Generation ships

Previously we discussed both embryo space colonization as well sleeper ships as possible methods of interstellar space colonization. Our conclusion was that neither method could be considered as a serious option for colonizing other stellar systems, though we were a little bit more optimistic about sleeper ships than about embryo space colonization.

Unfortunately space colonization is often conflated with interstellar travel, and space colonization is subsequently rejected as unfeasible, at least at this moment. Space colonization is, however, the process of establishing permanent human settlements outside the Earth, including colonies within our very own Solar System. Given the infeasiblilty of practical interstellar travel, current space colonization efforts should focus on establishing space settlements in our own Solar System.

Besides interstellar travel being unfeasible, there’s also no need for interstellar colonization since the Solar System contains enough resources for a large expansion of humanity. According to John S. Lewis the Asteroid belt alone contains enough resources to sustain ten quadrillion people (1), and there are much more resources outside the Asteroid belt.

Does this mean that Republic of Lagrangia is opposed to interstellar colonization? No, but given the current state of affairs interstellar colonization should not have our primary attention. Instead we should concentrate our efforts on the creation of space habitats. Once properly designed, build and maintained, those habitats can last for centuries. And an important additional benefit of space habitats is that, unlike planetary or lunar colonies, they can be moved.

And because of this property, space habitats are indistinguishable from generation ships. A generation ship is a space ship on which many generation can live, and they are a common trope in science fiction. Usually generation ships are proposed as a method of interstellar travel at low (i.e. subluminal) velocities, and consequently the crew which arrives at the ship’s destination is not the same as which left our Solar system, but are instead the descendants of the original crew.
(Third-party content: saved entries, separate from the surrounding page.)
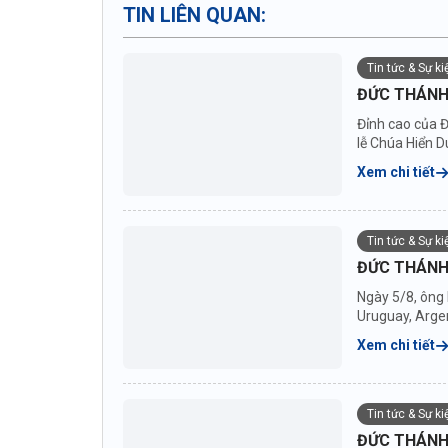
TIN LIÊN QUAN:
Tin tức & Sự k
ĐỨC THÁNH 
Đỉnh cao của Đ
lễ Chúa Hiển D
Xem chi tiết
Tin tức & Sự k
ĐỨC THÁNH
Ngày 5/8, ông
Uruguay, Argen
nước...
Xem chi tiết
Tin tức & Sự k
ĐỨC THÁNH 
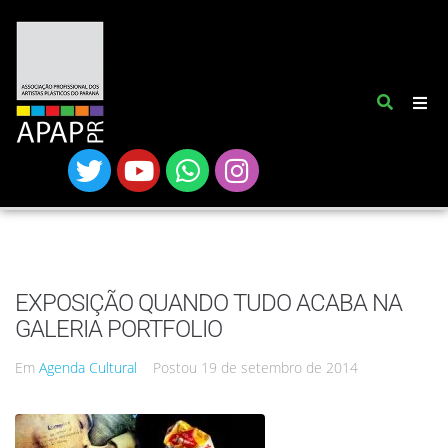
EXPOSIÇÃO QUANDO TUDO ACABA NA
GALERIA PORTFOLIO
Em
Agenda Cultural
Postou
19 de setembro de 2014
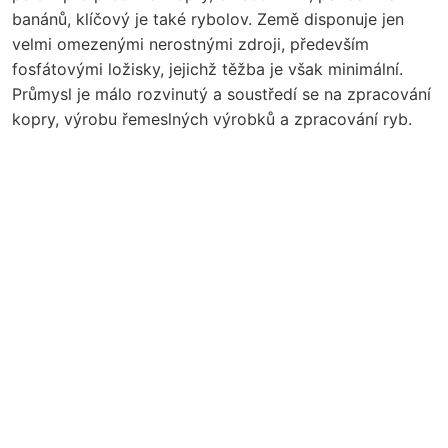
banánů, klíčový je také rybolov. Země disponuje jen
velmi omezenými nerostnými zdroji, především
fosfátovými ložisky, jejichž těžba je však minimální.
Průmysl je málo rozvinutý a soustředí se na zpracování
kopry, výrobu řemeslných výrobků a zpracování ryb.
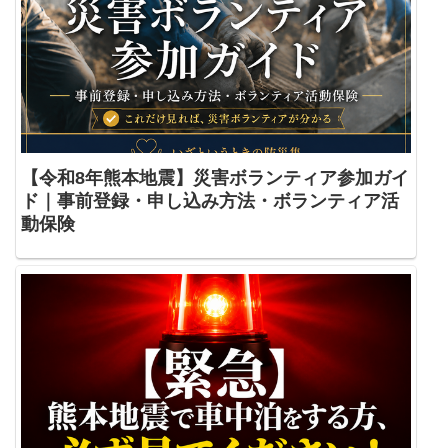
【令和8年熊本地震】災害ボランティア参加ガイ
ド｜事前登録・申し込み方法・ボランティア活
動保険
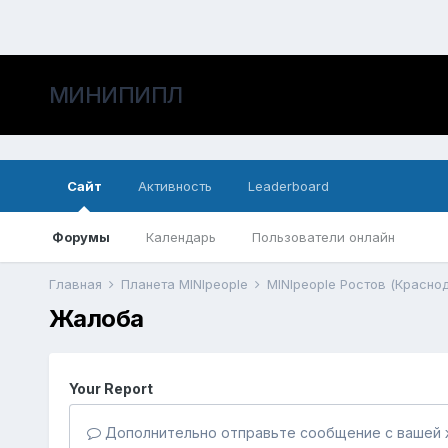
МИНИПИПЛ
Сайт
Активность
Leaderboard
Форумы
Календарь
Пользователи онлайн
Главная
Планета MINIpeople
MINIpeople Ростов (Красно
Жалоба
Your Report
Дополнительно отправьте сообщение с вашей 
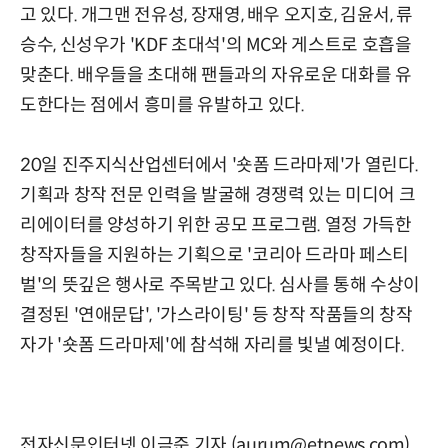
고 있다. 개그맨 전유성, 장재영, 배우 오지호, 김윤서, 류
승수, 신성우가 'KDF 초대석'의 MC와 게스트로 호흡을
맞춘다. 배우들을 초대해 팬들과의 자유로운 대화를 유
도한다는 점에서 흥미를 유발하고 있다.
20일 진주지식산업센터에서 '숏폼 드라마제'가 열린다.
기획과 창작 전문 인력을 발굴해 경쟁력 있는 미디어 크
리에이터를 양성하기 위한 공모 프로그램. 열정 가득한
창작자들을 지원하는 기획으로 '코리아 드라마 페스티
벌'의 뜻깊은 행사로 주목받고 있다. 심사를 통해 수상이
결정된 '연애문답', '가스라이팅' 등 창작 작품들의 창작
자가 '숏폼 드라마제'에 참석해 자리를 빛낼 예정이다.
전자신문인터넷 이금준 기자 (aurum@etnews.com)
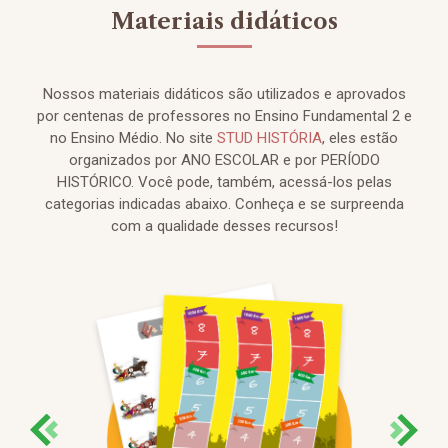
Materiais didáticos
Nossos materiais didáticos são utilizados e aprovados
por centenas de professores no Ensino Fundamental 2 e
no Ensino Médio. No site
STUD HISTÓRIA
, eles estão
organizados por ANO ESCOLAR e por PERÍODO
HISTÓRICO. Você pode, também, acessá-los pelas
categorias indicadas abaixo. Conheça e se surpreenda
com a qualidade desses recursos!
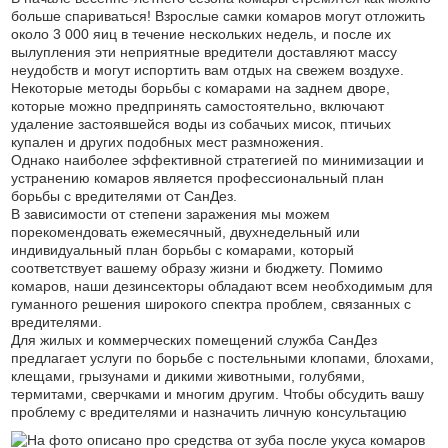
больше спариваться! Взрослые самки комаров могут отложить
около 3 000 яиц в течение нескольких недель, и после их
вылупления эти неприятные вредители доставляют массу
неудобств и могут испортить вам отдых на свежем воздухе.
Некоторые методы борьбы с комарами на заднем дворе,
которые можно предпринять самостоятельно, включают
удаление застоявшейся воды из собачьих мисок, птичьих
купален и других подобных мест размножения.
Однако наиболее эффективной стратегией по минимизации и
устранению комаров является профессиональный план
борьбы с вредителями от СанДез.
В зависимости от степени заражения мы можем
порекомендовать ежемесячный, двухнедельный или
индивидуальный план борьбы с комарами, который
соответствует вашему образу жизни и бюджету. Помимо
комаров, наши дезинсекторы обладают всем необходимым для
гуманного решения широкого спектра проблем, связанных с
вредителями.
Для жилых и коммерческих помещений служба СанДез
предлагает услуги по борьбе с постельными клопами, блохами,
клещами, грызунами и дикими животными, голубями,
термитами, сверчками и многим другим. Чтобы обсудить вашу
проблему с вредителями и назначить личную консультацию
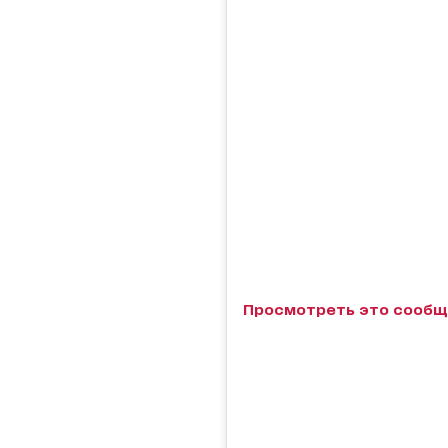
Просмотреть это сообщ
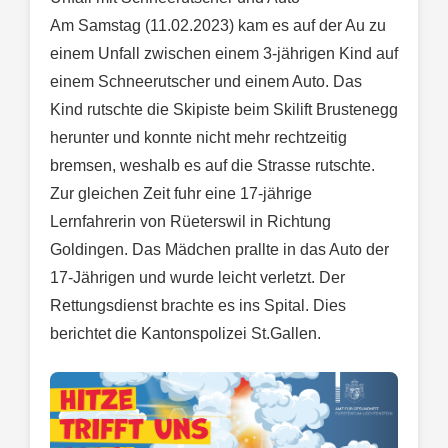
Am Samstag (11.02.2023) kam es auf der Au zu
einem Unfall zwischen einem 3-jährigen Kind auf
einem Schneerutscher und einem Auto. Das
Kind rutschte die Skipiste beim Skilift Brustenegg
herunter und konnte nicht mehr rechtzeitig
bremsen, weshalb es auf die Strasse rutschte.
Zur gleichen Zeit fuhr eine 17-jährige
Lernfahrerin von Rüeterswil in Richtung
Goldingen. Das Mädchen prallte in das Auto der
17-Jährigen und wurde leicht verletzt. Der
Rettungsdienst brachte es ins Spital. Dies
berichtet die Kantonspolizei St.Gallen.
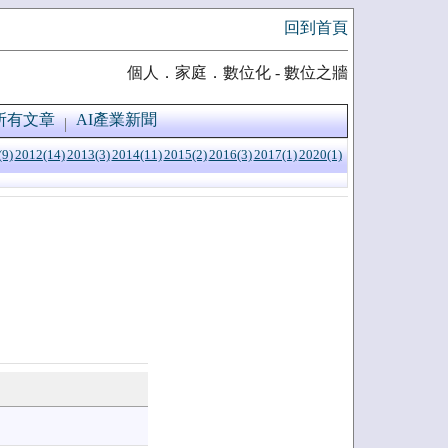
回到首頁
個人．家庭．數位化 - 數位之牆
所有文章
AI產業新聞
(9)
2012(14)
2013(3)
2014(11)
2015(2)
2016(3)
2017(1)
2020(1)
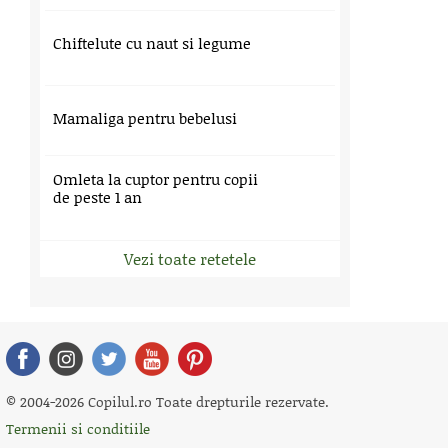
Chiftelute cu naut si legume
Mamaliga pentru bebelusi
Omleta la cuptor pentru copii
de peste 1 an
Vezi toate retetele
© 2004-2026 Copilul.ro Toate drepturile rezervate.
Termenii si conditiile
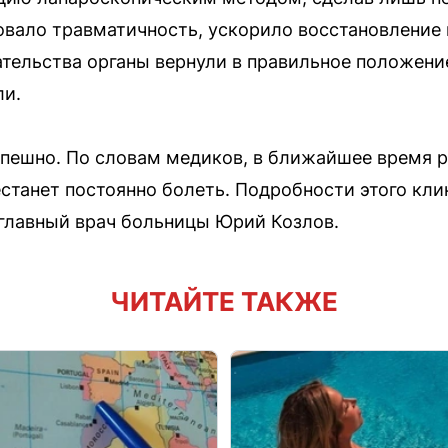
вало травматичность, ускорило восстановление 
тельства органы вернули в правильное положение
ли.
пешно. По словам медиков, в ближайшее время 
естанет постоянно болеть. Подробности этого кли
главный врач больницы Юрий Козлов.
ЧИТАЙТЕ ТАКЖЕ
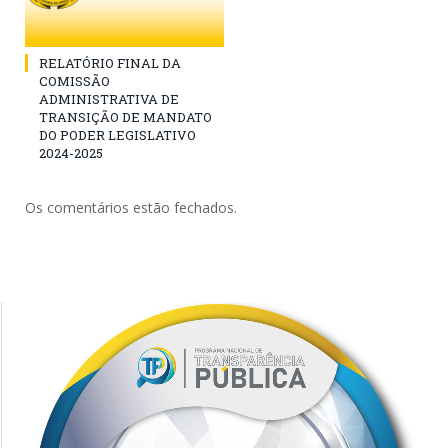
RELATÓRIO FINAL DA
COMISSÃO
ADMINISTRATIVA DE
TRANSIÇÃO DE MANDATO
DO PODER LEGISLATIVO
2024-2025
Os comentários estão fechados.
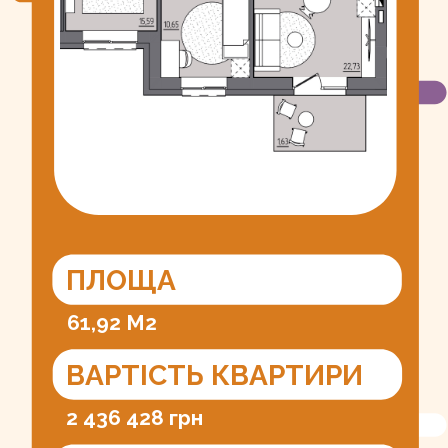
ПЛОЩА
61,92 М2
ВАРТІСТЬ КВАРТИРИ
2 436 428 грн
ІДЕНТИФІКАТОР
01.2603910.5072758.20250813.
99.5146.70
УМОВИ ПРОДАЖУ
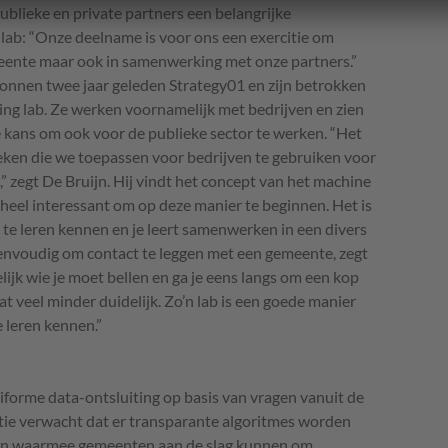
blieke en private partners een belangrijke
lab: “Onze deelname is voor ons een exercitie om
meente maar ook in samenwerking met onze partners.”
egonnen twee jaar geleden Strategy01 en zijn betrokken
ing lab. Ze werken voornamelijk met bedrijven en zien
e kans om ook voor de publieke sector te werken. “Het
ieken die we toepassen voor bedrijven te gebruiken voor
” zegt De Bruijn. Hij vindt het concept van het machine
t heel interessant om op deze manier te beginnen. Het is
te leren kennen en je leert samenwerken in een divers
 eenvoudig om contact te leggen met een gemeente, zegt
elijk wie je moet bellen en ga je eens langs om een kop
dat veel minder duidelijk. Zo’n lab is een goede manier
 leren kennen.”
iforme data-ontsluiting op basis van vragen vanuit de
tie verwacht dat er transparante algoritmes worden
nden waarmee gemeenten aan de slag kunnen om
If we are really eager to make a distinction between space habitats and generation ships, we have to find it in the purpose for which these structures are build. Space habitats are build just with the purpose of providing living space for people, whilst generation ships are build the intent to reach a certain (interstellar) destination.

That these two “purposes” aren’t mutually exclusive, is demonstrated by the following example. Suppose that at a certain moment a space habitat has been built in the Asteroid belt, but for various reasons the inhabitants decide to move the habit towards the outskirts of our Solar System at some point. But after some period of time, they decide to move another little bit further. If such decisions are repeated over time, the space habitat will move further away from its original destination and might at some point in the future even leave the Solar System completely.

Basically this is the model of how interstellar colonization will and should happen, each generation of colonists will decide whether they will stay were they are, or if they will go to somewhere else. But first we should settle our own Solar system.